En julio enviamos más preguntas a la señora Siddiq y al Partido Laborista, pero ella nos amenazó con emprender acciones legales.
Un correo electrónico de su cuenta parlamentaria decía: ‘Las acusaciones que usted ha expuesto son falsas y extremadamente dañinas. Tulip no dudará en emprender acciones legales si se incluyen en algún artículo que planee publicar.’
Y añadió: “Como se mencionó anteriormente, los padres de Tulip Siddique vendieron la casa de su familia y usaron el dinero para comprar un piso”.
El reclamo de la Sra. Siddique nos impidió publicar la historia.

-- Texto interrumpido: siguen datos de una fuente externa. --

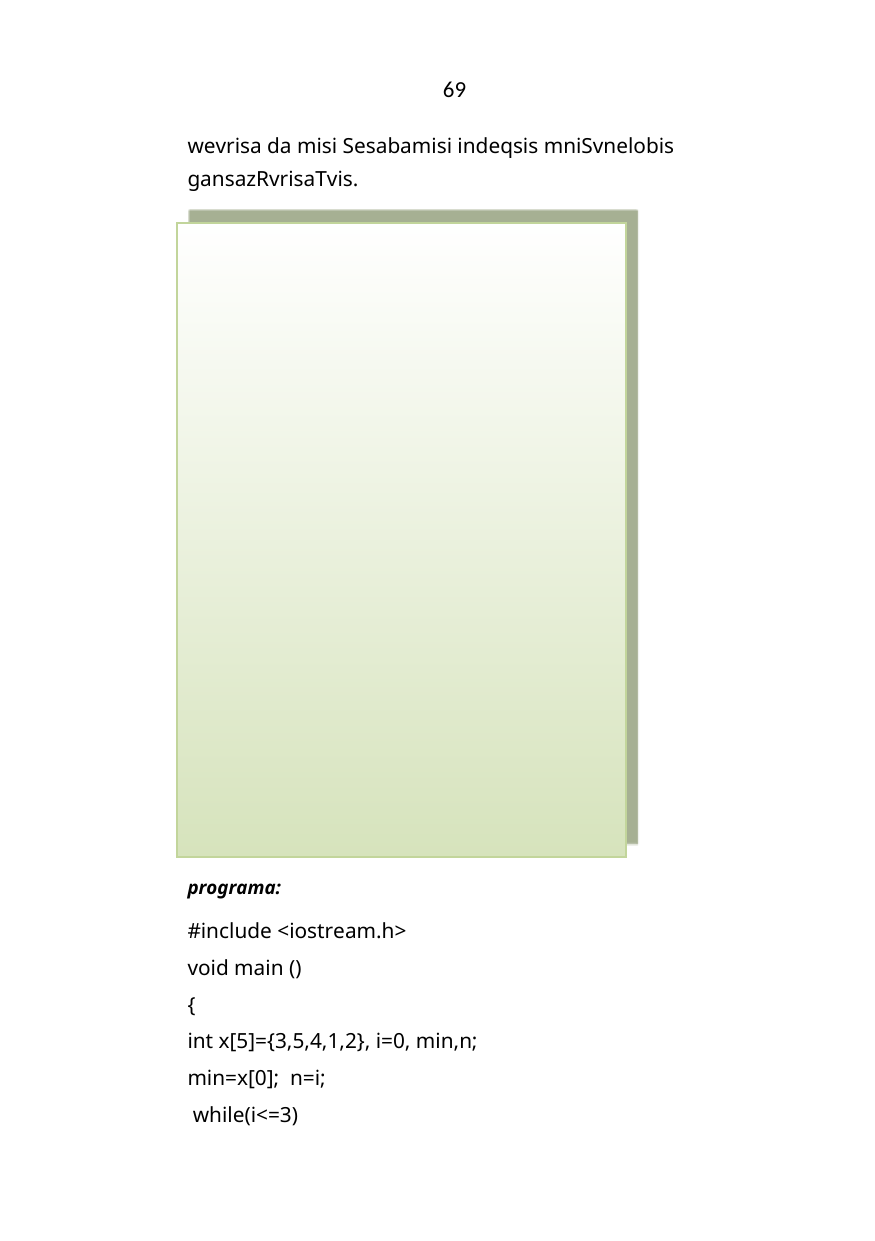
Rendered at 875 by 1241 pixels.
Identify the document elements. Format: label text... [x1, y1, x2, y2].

text #include <iostream.h> [187, 916, 721, 945]
text void main () [187, 953, 721, 981]
text min=x[0]; n=i; [187, 1063, 721, 1092]
text programa: [187, 259, 721, 900]
text { [187, 990, 721, 1018]
text int x[5]={3,5,4,1,2}, i=0, min,n; [187, 1027, 721, 1055]
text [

Motalif está afiliado a la Liga Awami, el represivo partido político bangladesí dirigido por la tía de Siddique, Sheikh Hasina Wazed, derrocada en agosto. No fue posible contactarlo para hacer comentarios.
La tía de Siddiqui es la ex primera ministra de Bangladesh, Sheikh Hasina Wazed, que fue derrocada en agosto pasado.
Siddique ha estado alquilando la propiedad desde al menos 2013, cuando anunció el alquiler por primera vez mientras era concejala laborista en Camden, al norte de Londres.
Los registros parlamentarios muestran que recibe más de £10,000 en alquiler por la propiedad, cuyo contrato fue renovado por la señora Siddique en 2018 por £95,000.
En julio pasado, Siddique se convirtió en la primera diputada del nuevo parlamento en ser investigada según los estándares parlamentarios después de que el Ministerio de Hacienda revelara que no había declarado ingresos por alquiler de una segunda propiedad durante 14 meses.
Las normas parlamentarias establecen que los ingresos por alquiler deben declararse en un plazo de 28 días. Fue absuelto por el Comisionado de Normas, quien aceptó que la infracción fue “involuntaria”.